The building blocks of the digital era are technologies like cloud computing, mobility, virtualization, and software defined networking, which are significantly different than legacy technologies.
But what about security? In addition to new IT tools and processes, businesses need to think about how to secure the digital enterprise. While the technologies listed above allow us to work and serve customers in ways we never could before, they also create new security vulnerabilities.
Security used to be fairly straightforward, as there was a single ingress/egress point in the company network. Protect the Internet connection and odds are the business would be secured.
Today, the security challenge is significantly more difficult. Wi-Fi, BYOD, cloud computing, and other trends have increased the number of attack surfaces by at least an order of magnitude. Cybercriminals are smart enough to know that penetrating a firewall is extremely difficult, so it’s much easier to breach the network from the inside, through a phishing attack or some sort of persistent threat brought in through an infected mobile device.

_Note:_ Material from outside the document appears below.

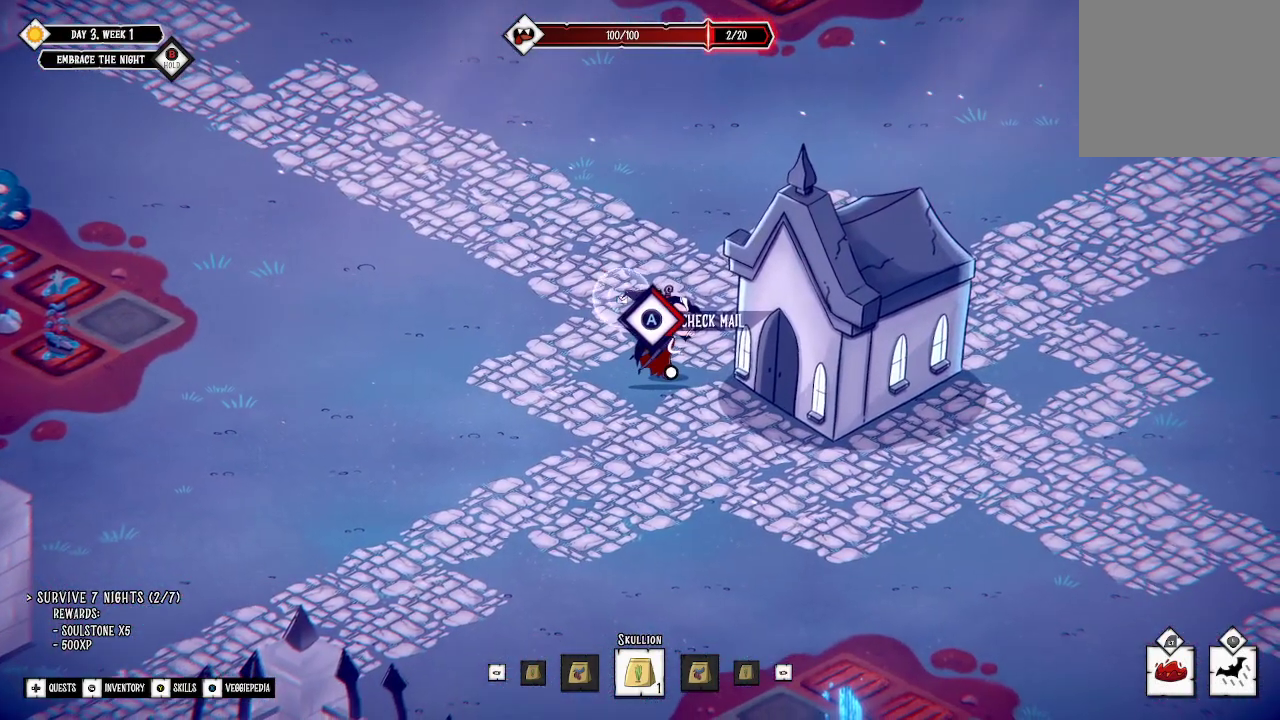
{"buttons": ["A"], "left_stick": "center", "right_stick": "center", "events": []}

As good as perimeter security is, it does nothing to find threats that are emanating from inside the network. To solve this challenge, Cisco has been positioning the network as both a security sensor and an enforcer to detect and remediate threats.
To strengthen its position in security, this week the company announced it is acquiring Lancope for $425 million. Cisco has a long history with Lancope, as the two companies have had a strategic partnership for a number of years. Lancope’s flagship product, StealthWatch, gives businesses unparalleled visibility into what’s happening on the network and the analytics to help quickly identify the threats that need to be removed from the environment.
Lancope’s visibility and analytics capabilities are keys to the network becoming a sensor and enforcer. If the business understands what normal traffic looks like on the network, then any anomaly could indicate a possible breach. It might not be, but it’s certainly worth investigating.
For example, take an organization that has a disgruntled employee. When an employee leaves the organization, he or she may decide to download the entire customer database to a USB stick to bring to the new employer. In this case, the organization could have over-engineered perimeter security, but since this traffic isn’t going through the perimeter, those security tools won’t be able to catch it.